THE POLITICAL SIDE OF OIL COMPANY MERGERS

The US Federal Trade Co move to block BP Amoco PLC's takeover of Atlantic Richfield Co. should surprise no one in the oil and gas industry.

The US Federal Trade Co move to block BP Amoco PLC's takeover of Atlantic Richfield Co. should surprise no one in the oil and gas industry.

Citing antitrust concerns, the commission this week decided to seek a court injunction against the $29.2 billion acquisition. BP Amoco and ARCO said they would fight the action, to be filed in a federal District Court.

The FTC alleges that the proposed merger would violate antitrust laws in three areas:

  • Control of production of Alaskan North Slope crude and sales to West Coast refiners sufficient to manipulate prices of petroleum products in the large West Coast market. FTC says BP already discriminates in crude sales in the region and exports ANS crude to the Far East at low prices in order to restrict supply and elevate prices on the West Coast.
  • Domination of North Slope exploration and production through elimination of ARCO as a competitor in the leasing of federal and state land.
  • Market concentration through ownership of pipelines and storage facilities at Cushing, Okla. FTC points out that the pipeline hub at Cushing is the delivery point for settlement of crude oil futures contracts traded on the New York Mercantile Exchange. It worries that the merged company, with control of 40% of that capacity, would gain market control.

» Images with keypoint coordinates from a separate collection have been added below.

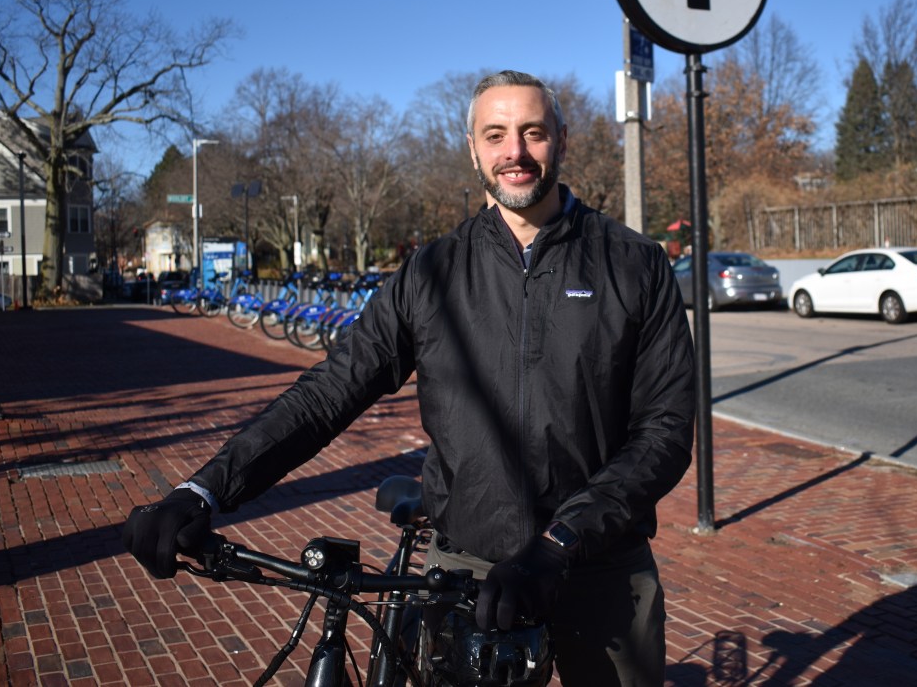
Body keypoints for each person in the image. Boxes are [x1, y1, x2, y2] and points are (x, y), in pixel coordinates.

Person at [123, 70, 696, 686]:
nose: (515, 152)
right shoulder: (432, 272)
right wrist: (205, 489)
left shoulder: (632, 263)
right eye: (496, 134)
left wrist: (560, 542)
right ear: (472, 147)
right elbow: (329, 393)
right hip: (467, 570)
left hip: (599, 565)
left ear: (562, 138)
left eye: (533, 133)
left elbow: (663, 431)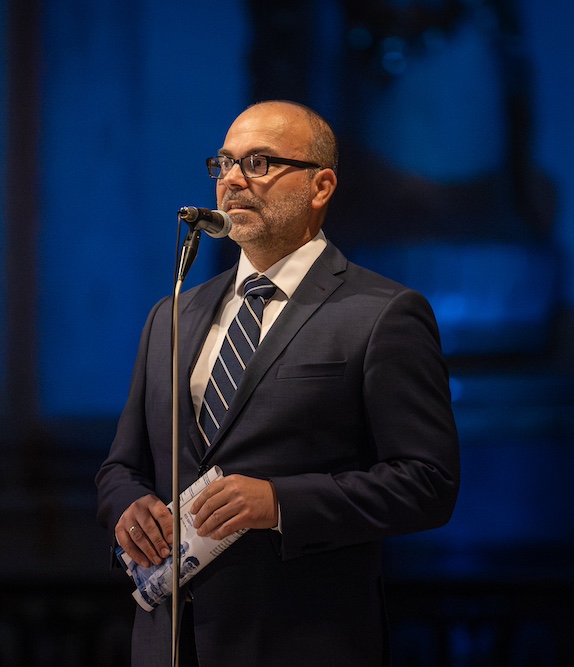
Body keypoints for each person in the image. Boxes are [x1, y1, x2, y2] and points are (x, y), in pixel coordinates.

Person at [96, 100, 459, 666]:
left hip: (300, 640)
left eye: (259, 163)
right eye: (224, 163)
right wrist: (128, 506)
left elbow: (428, 483)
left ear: (320, 186)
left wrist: (279, 502)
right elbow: (121, 465)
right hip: (168, 644)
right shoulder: (173, 314)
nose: (233, 180)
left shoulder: (382, 313)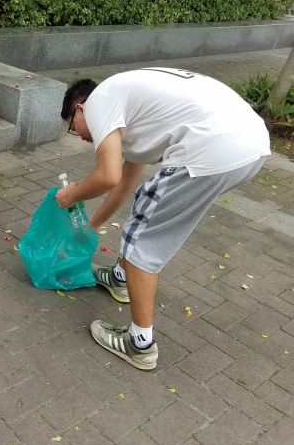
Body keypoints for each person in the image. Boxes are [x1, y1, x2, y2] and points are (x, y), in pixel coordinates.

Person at [57, 69, 270, 370]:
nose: (80, 135)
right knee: (148, 213)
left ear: (79, 108)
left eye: (72, 127)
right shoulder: (132, 111)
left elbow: (107, 175)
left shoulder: (100, 100)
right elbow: (123, 183)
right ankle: (120, 279)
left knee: (143, 237)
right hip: (250, 147)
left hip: (214, 147)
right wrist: (91, 228)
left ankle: (139, 344)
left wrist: (74, 194)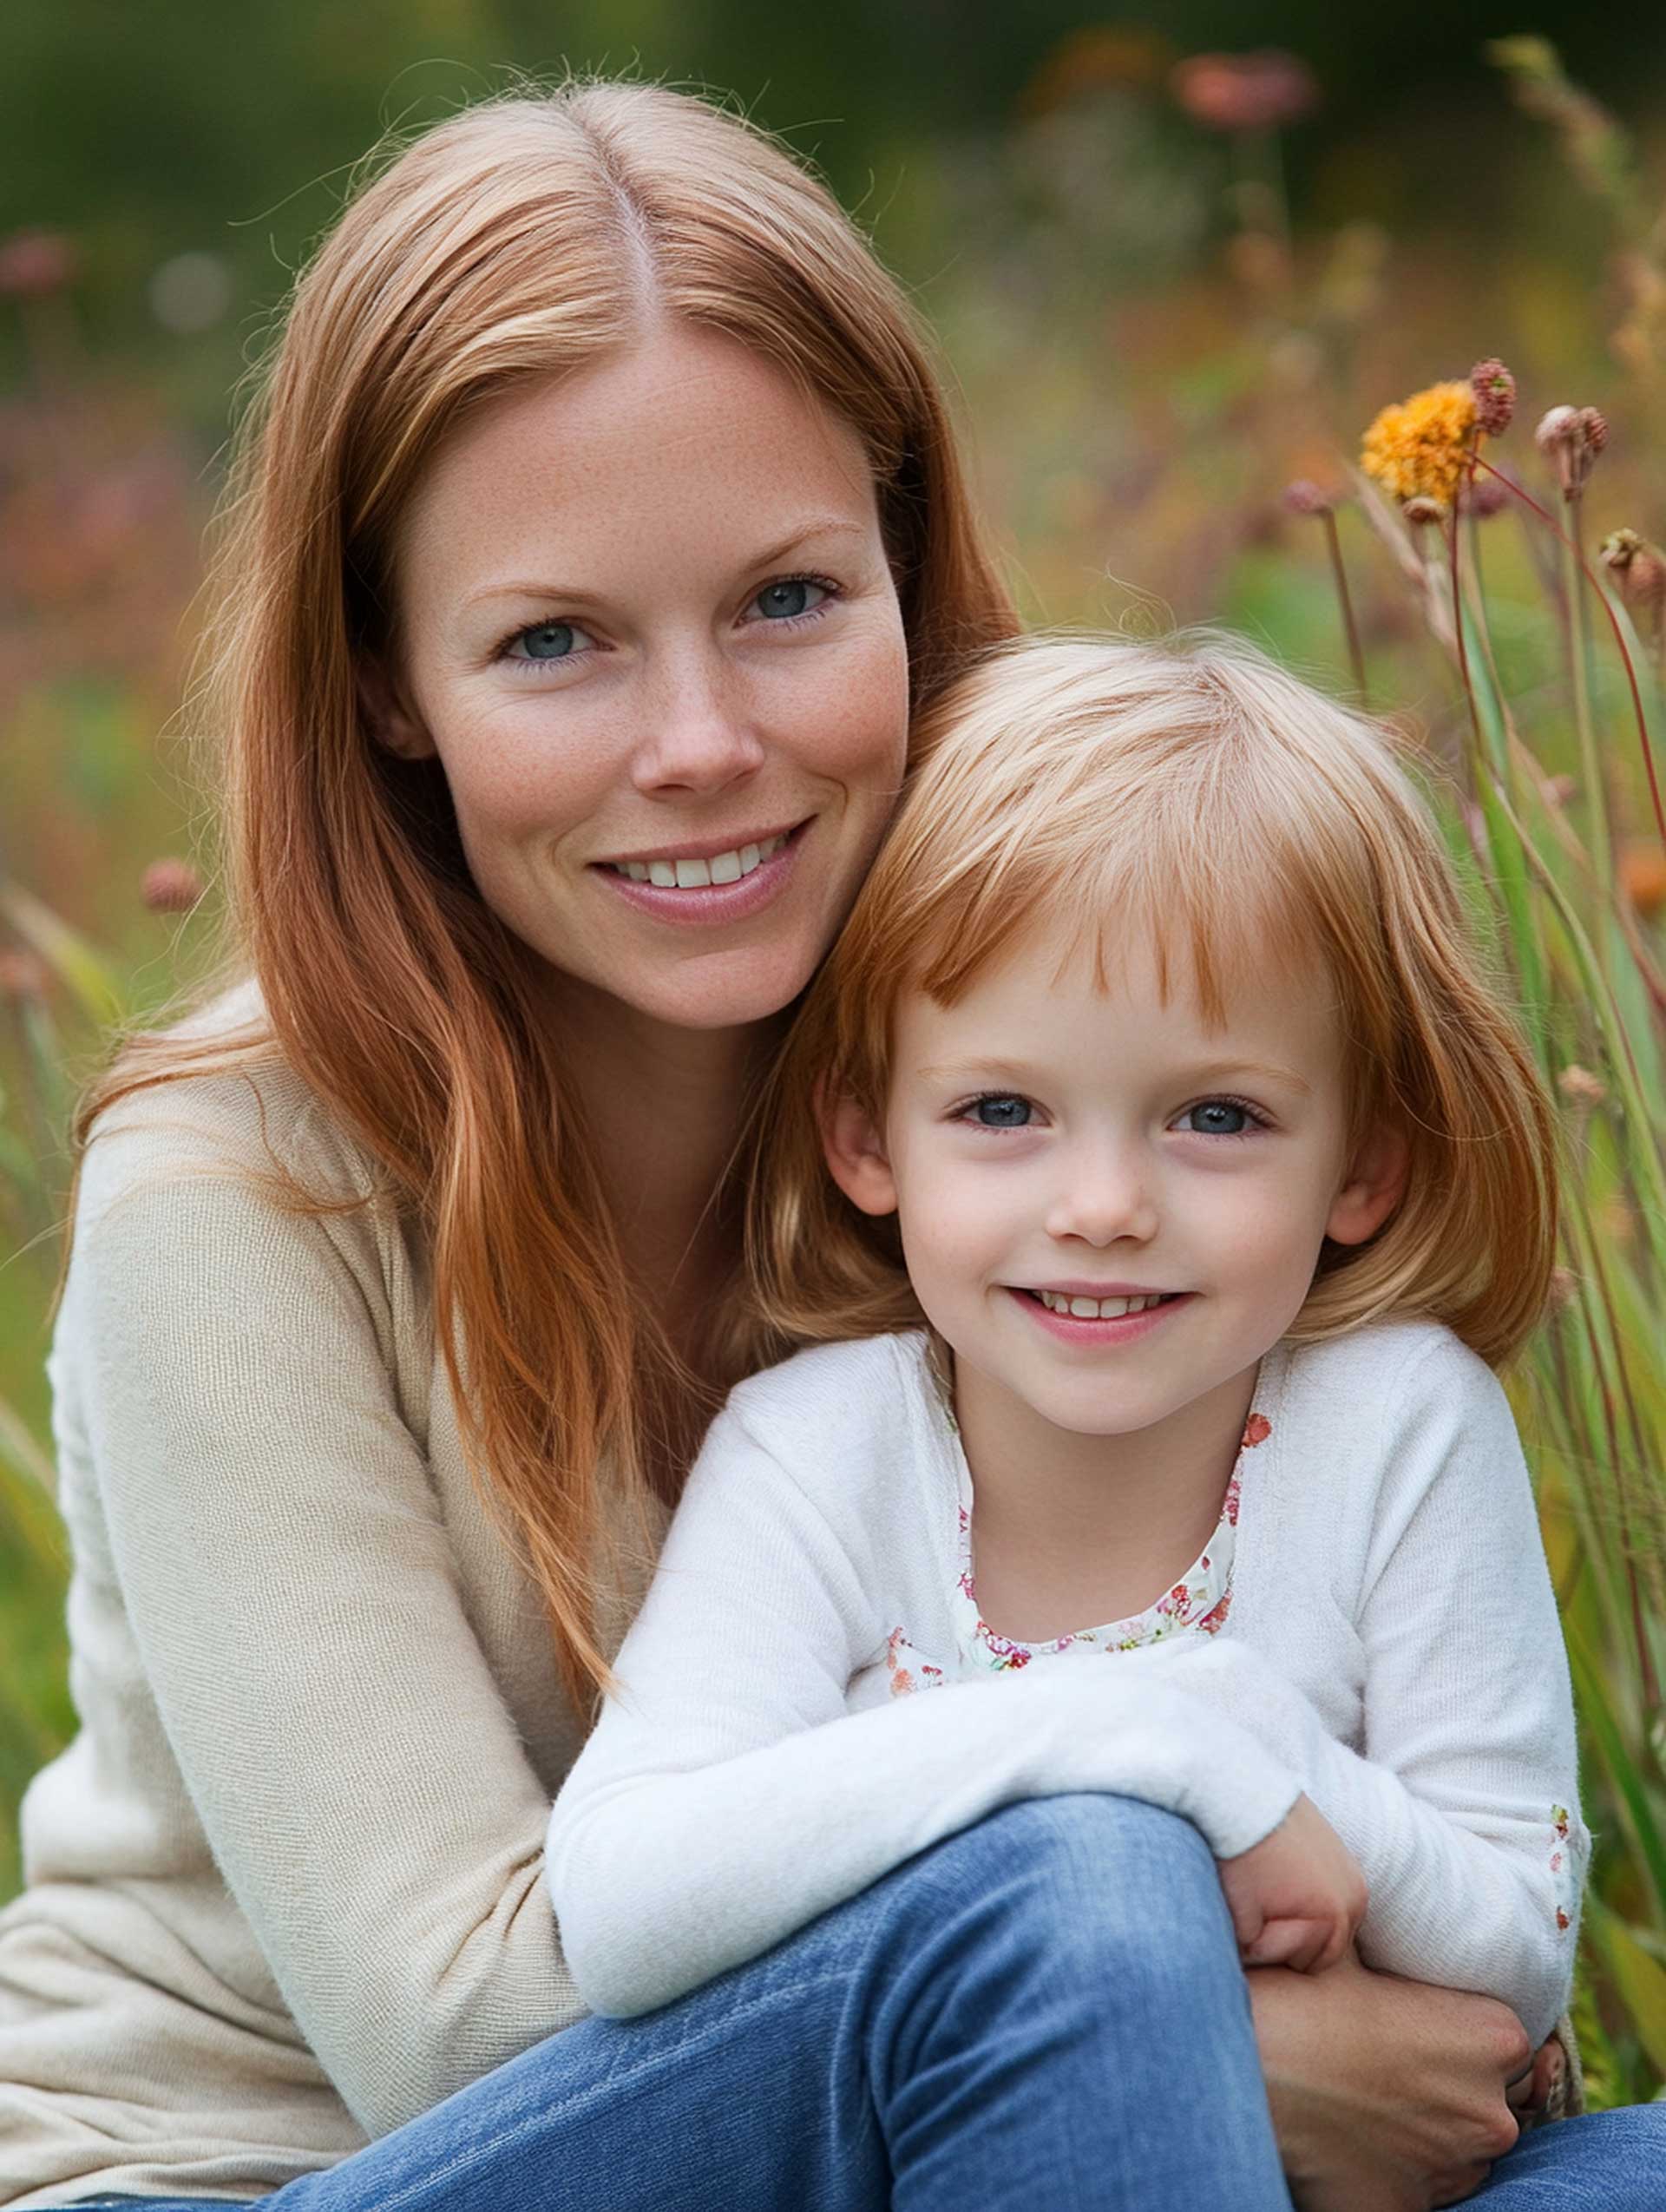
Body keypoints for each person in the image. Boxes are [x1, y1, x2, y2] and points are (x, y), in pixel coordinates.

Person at [0, 75, 1657, 2212]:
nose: (703, 747)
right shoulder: (232, 1197)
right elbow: (455, 2031)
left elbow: (1475, 1993)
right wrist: (1184, 1916)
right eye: (553, 642)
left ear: (904, 569)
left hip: (972, 2093)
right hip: (277, 2179)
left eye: (787, 600)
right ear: (388, 682)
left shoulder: (1028, 1049)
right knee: (1070, 1903)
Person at [544, 632, 1587, 2060]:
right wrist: (1140, 1733)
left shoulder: (1398, 1424)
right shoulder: (822, 1448)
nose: (1102, 1208)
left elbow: (1521, 1950)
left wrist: (1260, 1747)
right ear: (866, 1135)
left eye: (1216, 1117)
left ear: (1366, 1162)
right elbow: (623, 1901)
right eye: (1001, 1111)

It remains to be seen, of course, whether FTC can win in court with these arguments, the merits of which are not the point here.

What the oil and gas industry should recognize is that something like this was inevitable. Politics was not going to stand aside forever while oil and gas companies became commercial gargantuans by feasting on one another.

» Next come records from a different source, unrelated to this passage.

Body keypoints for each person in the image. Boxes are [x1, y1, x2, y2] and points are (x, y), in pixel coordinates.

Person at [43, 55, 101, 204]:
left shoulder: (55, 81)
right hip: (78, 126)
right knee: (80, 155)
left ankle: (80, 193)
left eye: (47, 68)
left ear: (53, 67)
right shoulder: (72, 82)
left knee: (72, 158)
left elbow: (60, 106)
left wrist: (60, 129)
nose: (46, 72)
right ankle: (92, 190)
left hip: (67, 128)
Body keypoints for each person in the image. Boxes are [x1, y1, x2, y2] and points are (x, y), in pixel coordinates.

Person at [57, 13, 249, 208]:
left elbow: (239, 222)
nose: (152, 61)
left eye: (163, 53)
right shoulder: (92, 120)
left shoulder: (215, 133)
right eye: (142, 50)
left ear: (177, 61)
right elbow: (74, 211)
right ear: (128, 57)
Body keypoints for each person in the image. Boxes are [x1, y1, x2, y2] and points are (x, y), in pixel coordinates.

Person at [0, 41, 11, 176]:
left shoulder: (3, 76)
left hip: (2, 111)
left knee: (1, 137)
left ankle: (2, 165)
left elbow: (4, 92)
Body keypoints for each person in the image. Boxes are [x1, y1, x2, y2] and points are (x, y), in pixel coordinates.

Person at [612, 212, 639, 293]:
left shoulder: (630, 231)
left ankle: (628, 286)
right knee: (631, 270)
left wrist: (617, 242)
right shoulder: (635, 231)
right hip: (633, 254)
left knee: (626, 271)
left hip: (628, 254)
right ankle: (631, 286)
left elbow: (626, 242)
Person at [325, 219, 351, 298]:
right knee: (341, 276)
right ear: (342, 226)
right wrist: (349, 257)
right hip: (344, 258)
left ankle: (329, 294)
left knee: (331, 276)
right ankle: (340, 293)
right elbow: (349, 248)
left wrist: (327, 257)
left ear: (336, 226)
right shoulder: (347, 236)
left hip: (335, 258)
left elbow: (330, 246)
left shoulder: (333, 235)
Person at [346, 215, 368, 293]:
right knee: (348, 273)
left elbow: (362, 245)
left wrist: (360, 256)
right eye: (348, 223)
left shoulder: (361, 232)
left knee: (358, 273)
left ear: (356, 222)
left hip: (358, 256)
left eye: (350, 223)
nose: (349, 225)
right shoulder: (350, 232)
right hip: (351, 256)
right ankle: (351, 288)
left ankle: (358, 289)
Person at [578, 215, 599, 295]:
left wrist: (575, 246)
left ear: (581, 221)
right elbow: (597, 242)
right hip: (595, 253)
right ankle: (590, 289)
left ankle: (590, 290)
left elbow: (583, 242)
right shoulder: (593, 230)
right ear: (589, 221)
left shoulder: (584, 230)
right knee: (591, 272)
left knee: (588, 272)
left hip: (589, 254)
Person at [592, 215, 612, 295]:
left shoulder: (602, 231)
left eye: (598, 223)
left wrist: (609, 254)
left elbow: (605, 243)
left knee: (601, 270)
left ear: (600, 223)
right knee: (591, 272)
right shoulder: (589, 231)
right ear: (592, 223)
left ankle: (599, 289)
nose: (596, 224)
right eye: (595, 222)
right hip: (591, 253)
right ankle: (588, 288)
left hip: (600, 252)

The argument will be made that the Exxon-Mobil merger forced other companies to crave scale just to stay competitive. It's a valid one.

The Exxon-Mobil marriage didn't just create a new size category in the oil and gas business, however. It also put government antitrust vigilantes on high alert. For BP Amoco and ARCO, the timing was not good.

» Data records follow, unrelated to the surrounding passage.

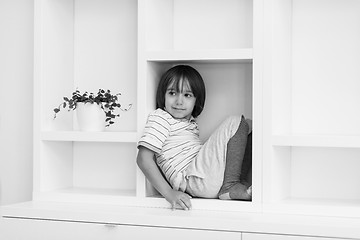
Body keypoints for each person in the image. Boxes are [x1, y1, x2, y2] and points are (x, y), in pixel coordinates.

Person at [137, 65, 252, 211]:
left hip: (204, 179)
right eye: (172, 93)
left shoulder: (188, 123)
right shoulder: (160, 117)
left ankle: (235, 184)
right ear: (162, 95)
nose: (179, 101)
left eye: (187, 95)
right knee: (236, 121)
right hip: (192, 179)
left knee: (249, 127)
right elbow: (143, 158)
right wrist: (169, 193)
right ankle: (231, 186)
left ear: (196, 100)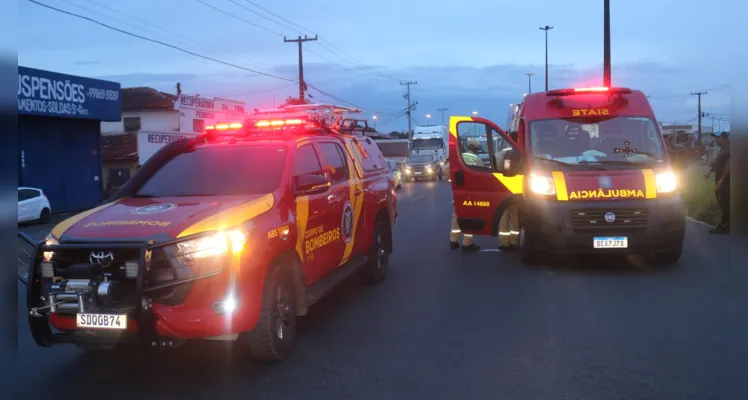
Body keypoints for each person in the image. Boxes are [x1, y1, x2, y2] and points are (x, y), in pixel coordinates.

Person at [451, 139, 483, 251]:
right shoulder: (477, 160)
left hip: (458, 193)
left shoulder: (459, 157)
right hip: (471, 195)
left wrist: (454, 181)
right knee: (469, 217)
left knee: (456, 216)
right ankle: (467, 243)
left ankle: (453, 241)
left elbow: (446, 171)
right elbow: (482, 177)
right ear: (475, 149)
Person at [702, 131, 730, 234]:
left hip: (727, 181)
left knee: (725, 203)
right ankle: (726, 223)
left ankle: (724, 225)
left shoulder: (729, 149)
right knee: (722, 202)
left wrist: (722, 180)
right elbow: (715, 164)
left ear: (724, 137)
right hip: (720, 181)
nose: (716, 140)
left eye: (717, 138)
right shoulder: (721, 149)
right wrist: (708, 174)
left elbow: (728, 165)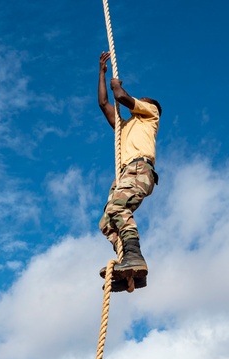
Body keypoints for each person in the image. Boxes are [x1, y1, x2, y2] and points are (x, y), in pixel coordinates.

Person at [97, 51, 161, 291]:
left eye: (144, 100)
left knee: (118, 208)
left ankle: (135, 257)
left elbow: (121, 96)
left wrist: (117, 86)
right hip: (125, 173)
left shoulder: (150, 116)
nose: (140, 101)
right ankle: (131, 268)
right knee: (106, 221)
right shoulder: (124, 127)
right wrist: (102, 74)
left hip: (139, 168)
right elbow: (105, 104)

Furthermore, peculiarities of their deal, by increasing concentration of ownership in narrow but important corners of the oil market, do seem like extra trustbuster bait.

The red-hot question for the industry is whether FTC would have allowed merger of BP Amoco and ARCO if the overlaps in ownership, inevitable as they are in any large combination, had not occurred at such important and visible intersections of the market.

FTC's snub of aggressive antitrust cures proposed by the companies suggests that some measure of resistance to another oil megamerger already was in place. In the wake of the Exxon-Mobil merger, with elevated oil prices raising alarms among lawmakers, and at the start of a presidential election year, why would this not be so?

The intent here is not to bash FTC's motives but rather to highlight the political dimension inescapable in the decision-making of any federal agency.

It's a dimension that a merger-minded industry must never forget.